Prognostic significance of each clinicopathological factor in RCC

In order to evaluate the prognostic value of expression of each immune-related or immune checkpoint molecule and clinical factors, we applied univariate Cox regression models to compare the clinical outcomes (Table 2). From analysis of all of 83 patients with RCC, higher stage and higher galectin-9 expression were associated with worse OS (P = 0.019 and P = 0.013, respectively), whereas higher stage, higher grade, and higher B7-H4 expression were associated with worse PFS (P < 0.001, P = 0.002 and P = 0.010, respectively). In order to estimate the firmness of the prognostic value of each selected factor, Cox multivariate regression analysis was performed by adjusting by stage (I, II vs III, IV) and grade (1, 2 vs 3). As shown in Table 2, this analysis revealed that higher galectin-9 expression was associated with worse OS (P = 0.029, HR 4.025, 95% CI 1.157–14.000), and higher stage and higher B7-H4 expression were associated with worse PFS (P < 0.001, HR 9.871, 95% CI 2.858–34.090; P = 0.021, HR 2.538, 95% CI 1.150–5.603, respectively).

Table 2.

Cox univariate and multivariate analysis of prognostic parameters for OS and PFS in patients with RCC (n = 83)
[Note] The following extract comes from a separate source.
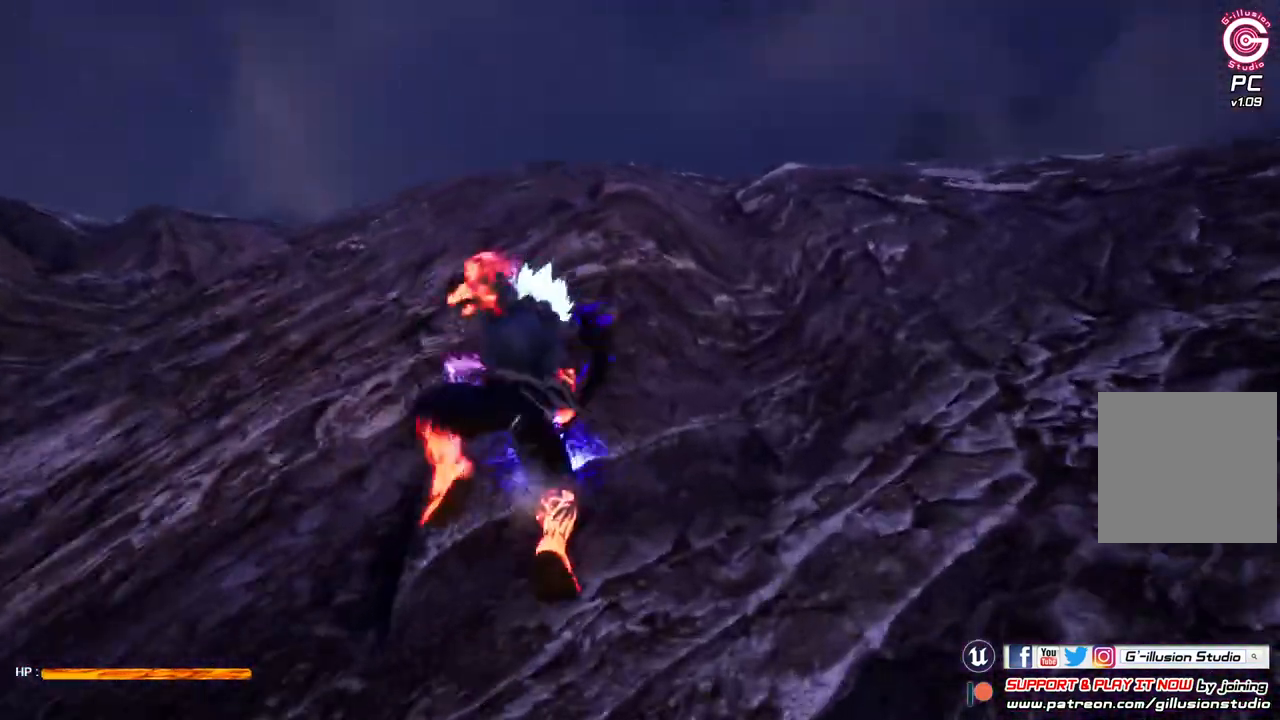
{"buttons": ["A", "R2"], "left_stick": "center", "right_stick": "center", "events": [[100, "R2", "down"], [133, "A", "down"], [267, "A", "up"], [467, "A", "down"]]}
Prognostic parameter Univariate analysis Multivariate analysis
HR 95% CI P value HR 95% CI P value
Overall survival
 Stage (I, II vs III, IV) 6.083 1.346–27.49 0.019 3.102 0.630–15.260 0.164
 Grade (1, 2 vs 3) 2.917 0.773–11.010 0.114 2.149 0.544–8.483 0.275
 CD8 (low vs high) 2.717 0.835–8.841 0.097
 Foxp3 (low vs high) 1.535 0.511–4.609 0.445
 PD-L1 (low vs high) 1.783 0.582–5.460 0.311
 PD-L2 (low vs high) 1.034 0.318–3.360 0.955
 B7-H4 (low vs high) 1.894 0.636–5.640 0.251
 Galectin-9 (low vs high) 4.150 1.357–12.690 0.013 4.025 1.157–14.000 0.029
Progression-free survival
 Stage (I, II vs III, IV) 12.54 3.790–41.490  < 0.001 9.871 2.858–34.090  < 0.001
 Grade (1, 2 vs 3) 4.077 1.706–9.743 0.002 2.117 0.850–5.273 0.107
 CD8 (low vs high) 1.527 0.744–3.133 0.248
 Foxp3 (low vs high) 1.354 0.646–2.835 0.422
 PD-L1 (low vs high) 0.857 0.367–1.997 0.720
 PD-L2 (low vs high) 0.897 0.396–2.030 0.794
 B7-H4 (low vs high) 2.664 1.267–5.600 0.010 2.538 1.150–5.603 0.021
 Galectin-9 (low vs high) 1.376 0.639–2.966 0.415

HR hazard ratio, CI confidence interval

Figure 2a, b shows the Kaplan–Meier analysis of OS and PFS, respectively, for each factor in the 83 patients with RCC. Higher stage (stage III or IV) and higher galectin-9 expression were associated with worse OS (P = 0.007 and P = 0.006, respectively, by log-rank analysis), whereas grade, CD8, Foxp3, PD-L1, PD-L2 and B7-H4 had no significant association with OS (P = 0.097, P = 0.082, P = 0.440, P = 0.303, P = 0.955 and P = 0.242, respectively, by log-rank analysis). In contrast, higher stage, higher grade, and higher B7-H4 expression were associated with worse PFS (P < 0.001, P = 0.001, and P = 0.007, respectively, by log-rank analysis), whereas CD8, Foxp3, PD-L1, PD-L2 and galectin-9 had no significant association with PFS (P = 0.243, P = 0.418, P = 0.718, P = 0.793 and P = 0.411, respectively, by log-rank analysis).

Fig. 2.

Fig. 2

Kaplan–Meier analysis of OS and PFS in RCC patients. Kaplan–Meier analysis of OS (a) and PFS (b) was performed according to stage, grade, and each molecule expression in RCC patients (n = 83). The patients were divided into two groups by stage (stage I and II vs stage III and IV) and grade (grade 1 and 2 vs grade 3). They were also stratified into “high” and “low” groups by setting the expression ratio of 1% (PD-L1) or the median value of each molecule (CD8, FoxP3, PD-L2, B7-H4, galectin 9) as the cutoff. Log-rank P value was shown

We further analyzed OS in the subgroups separated by the stages (lower stage subgroup consisting of stage I and II; higher stage subgroup consisting of stage III and IV) or the grades (lower grade subgroup consisting of grade 1 and 2; higher grade subgroup consisting of grade 3). Interestingly, galectin-9 expression showed a prognostic significance only in the higher stage (stage III and IV; P = 0.008) or higher grade (grade 3; P = 0.004) subgroups, but not in the lower stage (stage I and II; P = 0.454) or lower grade (grade 1 and 2; P = 0.780) subgroups in the cohort of RCC patients (Supplementary Fig. 1). These findings suggested that galectin-9 expression showed a prognostic significance only in advanced stage of RCC.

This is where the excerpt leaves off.